El Gobierno nacional sostiene un discurso de impulso al turismo interno y posiciona a los parques nacionales como motores clave de la actividad. Sin embargo, en los hechos, avanzó con una fuerte suba en los costos de acceso a estas áreas protegidas, al tiempo que recortó más de $2.500 millones en su presupuesto.
La medida, formalizada a través de la Resolución 132/2026 de la Administración de Parques Nacionales (APN), desarrolló aumentos que en algunos casos superan el 100%. En promedio, los incrementos fueron del 42% para visitantes extranjeros, del 86% para argentinos y del 117% para estudiantes, el segmento más afectado pese a contar con tarifas base más bajas.
El contraste entre el discurso oficial y las decisiones concretas genera tensiones dentro del propio esquema de promoción turística. Mientras el secretario de Turismo y Ambiente, Daniel Scioli, convocó a invertir en los parques y habló de una etapa de expansión para el sector —“es el tiempo de los parques y atracciones”, afirmó en mayo durante la Cumbre 2026 de la AAPA—, días antes de que el propio Gobierno había habilitado una suba significativa en los accesos a estos destinos.

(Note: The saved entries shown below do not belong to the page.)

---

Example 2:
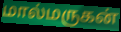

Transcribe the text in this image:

மால்மருகன்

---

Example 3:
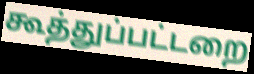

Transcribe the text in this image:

கூத்துப்பட்டறை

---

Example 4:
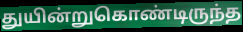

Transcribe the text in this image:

துயின்றுகொண்டிருந்த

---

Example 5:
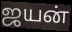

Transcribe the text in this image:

ஜயன்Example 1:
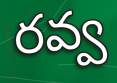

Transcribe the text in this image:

రవ్వ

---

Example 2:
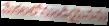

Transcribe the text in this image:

మేకలలోనుండియైనను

Este escenario plantea una contradicción evidente: se promueve al turismo como industria estratégica, pero al mismo tiempo se encarece el ingreso a los principales atractivos naturales del país, lo que podría desalentar tanto la demanda interna como la internacional.

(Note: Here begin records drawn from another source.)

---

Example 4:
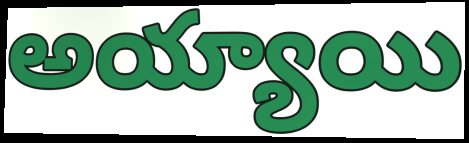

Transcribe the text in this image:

అయ్యాయి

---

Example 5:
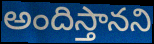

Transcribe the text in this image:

అందిస్తానని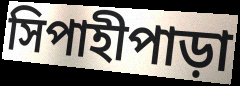
সিপাহীপাড়া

La decisión se da, además, en un contexto complejo para el sector privado. Hoteles y restaurantes advirtieron sobre una caída del consumo y un aumento sostenido de costos, y solicitaron una tregua fiscal para evitar el deterioro de las pymes. En ese marco, la Federación Empresaria Hotelera Gastronómica (Fehgra) pidió suspender ejecuciones fiscales y medidas cautelares hasta finales de 2026, así como flexibilizar los planes de pago vigentes.
Nuevas tarifas en los principales parques
Los nuevos valores alcanzan a 20 áreas protegidas y se dividen en cuatro categorías: extranjeros, argentinos, residentes provinciales y estudiantes.

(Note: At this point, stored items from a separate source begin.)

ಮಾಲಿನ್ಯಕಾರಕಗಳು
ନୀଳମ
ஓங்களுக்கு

En el Parque Nacional Iguazú, la entrada para argentinos pasó de $15.000 a $25.000, mientras que los visitantes extranjeros ahora pagan $60.000 (antes $45.000). Los residentes de Misiones abonan $8.000.
En el Parque Nacional Los Glaciares, los extranjeros deben pagar $50.000 y los argentinos $25.000, con una tarifa de $8.000 para residentes provinciales. En Tierra del Fuego, los argentinos pasaron de $12.000 a $18.000, mientras que el valor para extranjeros se mantuvo en $40.000.
En los parques de la región de los lagos —Nahuel Huapi, Los Arrayanes, Los Alerces, Lanín y Lago Puelo— la entrada general quedó en $35.000 para extranjeros y $15.000 para argentinos. Allí, la tarifa para estudiantes aumentó de $5.000 a $12.000, un incremento del 140%.
En otros parques como El Palmar, Talampaya, Iberá o Calilegua, los extranjeros pagan $25.000 y los argentinos $12.000, mientras que la tarifa estudiantil se duplicó, pasando de $5.000 a $10.000.
La política tarifaria, sumada al recorte presupuestario, deja abierto un interrogante central: hasta qué punto el turismo puede consolidarse como motor económico si el acceso a sus principales atractivos se vuelve cada vez más restrictivo.